Imputation of Missing Data with Class Imbalance using Conditional Generative Adversarial Networks
This work is an incremental improvement for data scientists and researchers dealing with missing data in imbalanced datasets, offering a more accurate imputation method.
This paper addresses the problem of missing data imputation, particularly in datasets with class imbalance. The authors propose a new method, Conditional Generative Adversarial Imputation Network (CGAIN), which imputes missing data using class-specific distributions, achieving superior performance compared to state-of-the-art methods on benchmark datasets.

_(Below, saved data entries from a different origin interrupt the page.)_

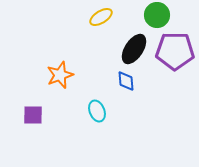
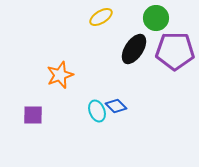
green circle: moved 1 px left, 3 px down
blue diamond: moved 10 px left, 25 px down; rotated 40 degrees counterclockwise
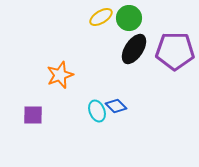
green circle: moved 27 px left
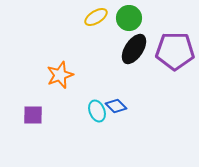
yellow ellipse: moved 5 px left
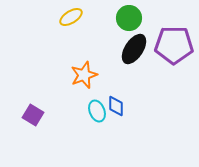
yellow ellipse: moved 25 px left
purple pentagon: moved 1 px left, 6 px up
orange star: moved 24 px right
blue diamond: rotated 45 degrees clockwise
purple square: rotated 30 degrees clockwise
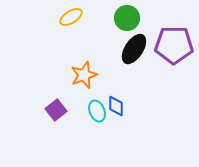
green circle: moved 2 px left
purple square: moved 23 px right, 5 px up; rotated 20 degrees clockwise
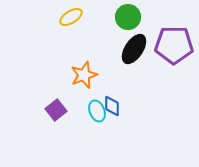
green circle: moved 1 px right, 1 px up
blue diamond: moved 4 px left
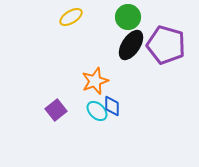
purple pentagon: moved 8 px left; rotated 15 degrees clockwise
black ellipse: moved 3 px left, 4 px up
orange star: moved 11 px right, 6 px down
cyan ellipse: rotated 25 degrees counterclockwise
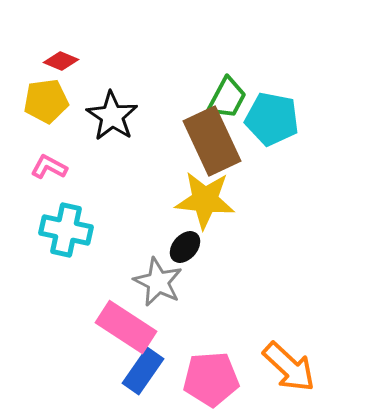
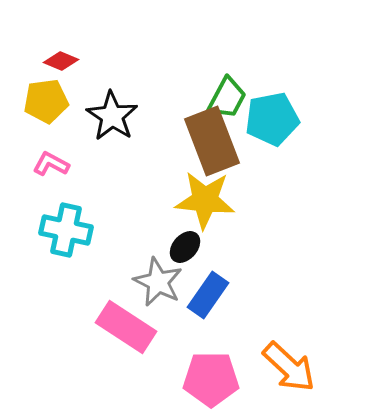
cyan pentagon: rotated 22 degrees counterclockwise
brown rectangle: rotated 4 degrees clockwise
pink L-shape: moved 2 px right, 3 px up
blue rectangle: moved 65 px right, 76 px up
pink pentagon: rotated 4 degrees clockwise
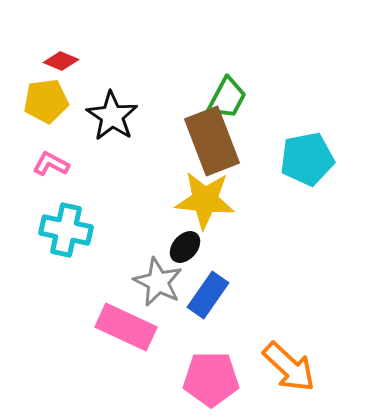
cyan pentagon: moved 35 px right, 40 px down
pink rectangle: rotated 8 degrees counterclockwise
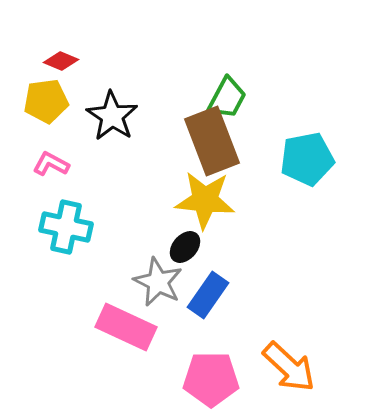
cyan cross: moved 3 px up
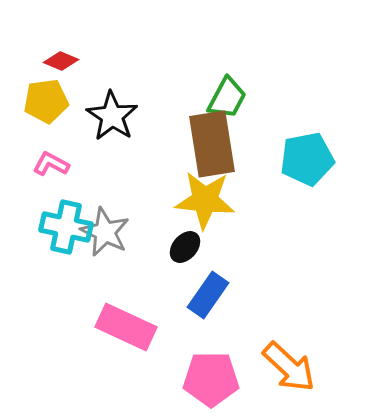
brown rectangle: moved 3 px down; rotated 12 degrees clockwise
gray star: moved 53 px left, 50 px up
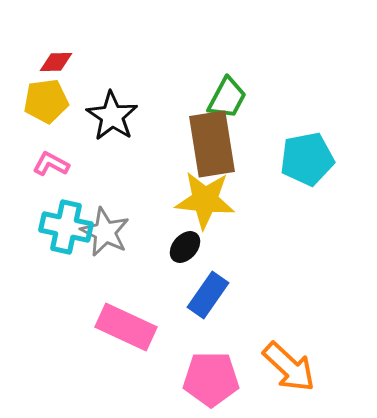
red diamond: moved 5 px left, 1 px down; rotated 24 degrees counterclockwise
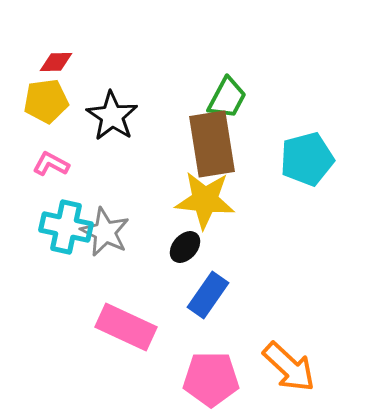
cyan pentagon: rotated 4 degrees counterclockwise
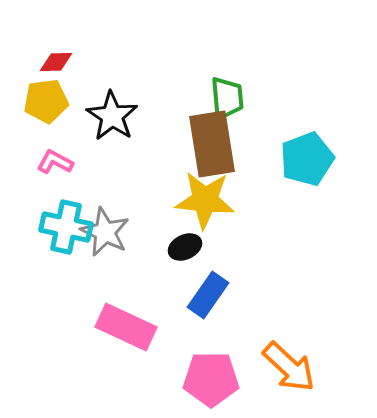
green trapezoid: rotated 33 degrees counterclockwise
cyan pentagon: rotated 6 degrees counterclockwise
pink L-shape: moved 4 px right, 2 px up
black ellipse: rotated 24 degrees clockwise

Missing data is a common problem faced with real-world datasets. Imputation is a widely used technique to estimate the missing data. State-of-the-art imputation approaches, such as Generative Adversarial Imputation Nets (GAIN), model the distribution of observed data to approximate the missing values. Such an approach usually models a single distribution for the entire dataset, which overlooks the class-specific characteristics of the data. Class-specific characteristics are especially useful when there is a class imbalance. We propose a new method for imputing missing data based on its class-specific characteristics by adapting the popular Conditional Generative Adversarial Networks (CGAN). Our Conditional Generative Adversarial Imputation Network (CGAIN) imputes the missing data using class-specific distributions, which can produce the best estimates for the missing values. We tested our approach on benchmark datasets and achieved superior performance compared with the state-of-the-art and popular imputation approaches.